Penguasaan bahasa seorang anak dimulai dari pemerolehan bahasa pertama atau bahasa ibu (B1). Proses pemerolehan bahasa pertama anak berlangsung sejak anak belum mengenal sebuah bahasa sampai fasih berbahasa melalui interaksi dengan sesama anggota masyarakat bahasanya, seperti keluarga dan masyarakat lingkungan sekitarnya. Setelah anak memeroleh bahasa pertama, pada usia tertentu anak akan memperoleh bahasa kedua (B2) yang dikenal sebagai khazanah pengetahuan yang baru. (Hamidulloh Ibda, 2017)

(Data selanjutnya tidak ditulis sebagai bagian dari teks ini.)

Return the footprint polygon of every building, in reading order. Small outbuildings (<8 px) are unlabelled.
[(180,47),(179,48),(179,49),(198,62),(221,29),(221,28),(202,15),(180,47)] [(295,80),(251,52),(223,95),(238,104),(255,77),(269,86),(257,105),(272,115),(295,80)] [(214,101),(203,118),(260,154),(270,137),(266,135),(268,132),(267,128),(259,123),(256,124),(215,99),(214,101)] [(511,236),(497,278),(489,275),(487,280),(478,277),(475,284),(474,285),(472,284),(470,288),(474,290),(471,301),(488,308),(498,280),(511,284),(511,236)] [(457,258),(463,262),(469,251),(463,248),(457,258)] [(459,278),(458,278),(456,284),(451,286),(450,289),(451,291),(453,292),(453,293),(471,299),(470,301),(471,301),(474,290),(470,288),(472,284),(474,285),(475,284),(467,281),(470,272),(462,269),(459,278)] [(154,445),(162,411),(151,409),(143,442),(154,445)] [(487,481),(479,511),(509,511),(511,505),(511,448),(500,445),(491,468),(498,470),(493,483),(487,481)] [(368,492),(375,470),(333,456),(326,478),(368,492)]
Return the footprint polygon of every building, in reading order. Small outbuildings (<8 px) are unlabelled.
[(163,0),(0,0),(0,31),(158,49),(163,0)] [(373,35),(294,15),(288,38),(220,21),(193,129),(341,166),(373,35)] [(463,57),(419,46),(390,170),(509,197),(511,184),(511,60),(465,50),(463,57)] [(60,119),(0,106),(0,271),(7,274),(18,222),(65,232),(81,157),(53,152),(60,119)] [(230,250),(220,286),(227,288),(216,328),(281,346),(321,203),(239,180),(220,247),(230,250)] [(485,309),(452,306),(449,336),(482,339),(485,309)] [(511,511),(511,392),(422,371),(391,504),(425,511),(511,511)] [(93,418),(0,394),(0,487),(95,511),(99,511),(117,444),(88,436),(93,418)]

Lestarinya sebuah bahasa daerah berada pada tangan orang tua dan guru. Harus adanya sinergi antara orang tua dan guru untuk mewujudkan pemertahanan bahasa ibu. Setiap sekolah harus memberikan kesempatan kepada peserta didik untuk mengenal bahasa ibu seperti dengan membuat aturan penggunaan bahasa daerah pada hari tertentu. Jadi pada hari tersebut anak dan guru dalam pembelajaran maupun di luar kelas harus menggunakan bahasa daerah dari berangkat hingga pulang.
EVALUASI
Setiap daerah memiliki keunikan dan corak bahasanya masing-masing hal ini harus dilestarikan dan dikenalkan pada anak sejak dini. Dilansir dari kompas.com di Indonesia terdapat 12 aksara lokal yang membuktikan kebhinekaan. Aksara tersebut meliputi: aksara Jawa, Bali, Sunda Kuno, Bugis/Lontar, Rejang, Lampung, Karo, Pakpak, Simalungun, Toba, Madailing, dan Kerinci/Rencong. (Kompas.com 20/01/2017) Dari berbagai aksara yang ada ketrambilan berbahasa merut Tarigan harus diimplemtasikan.
Ajarkan anak untuk mengenal, melafalkan, menyimak, membaca dan menulis. Pengetahuan baru yang akan sangat bermanfaat untuk keberlangsungan lestarinya bahasa daerah di bumi Nusantara. Pemertahanan yang dimaksud tidak sekadar dalam komunikasi di sekolah, melainkan harus terstruktur rapi, terkonsep ilmiah karena bahasa ibu memiliki keunikan daripada bahasa kedua. Maka harus ada konsep pembelajaran bahasa ibu yang mendukung upaya pemertahanan bahasa ibu sebagai bahasa pertama bagi anak-anak. (Hamidulloh Ibda, 2017). Kontruksi budaya dalam sebuah daerah sangat ditentukan dari bahasa yang dilestarikan masyarakat tersebut. Semakin halus, unik, berbeda dan berkarakter, maka suatu masyarakat akan semakin bagus budayanya karena memilki marwah tersendiri. (Hamidulloh, 2017)
REKOMENDASI
Penelitian ini membuat kita sadar bahwa semakin hari bahasa ibu semakin tergerus, apabila tidak dilestarikan khususnya pada lembaga pendidikan yang menjadi tempat belajar bagi anak. Lama-lama bahasa ibu akan hilang, mempertahankan bahasa ibu menjadi tugas setiap elemen masyarakat. Orang tua memiliki andil untuk mempertahankan bahasa di rumah, guru dan stake holder di sekolah memiliki peran mempertahankan bahasa ibu di lingkungan sekolah.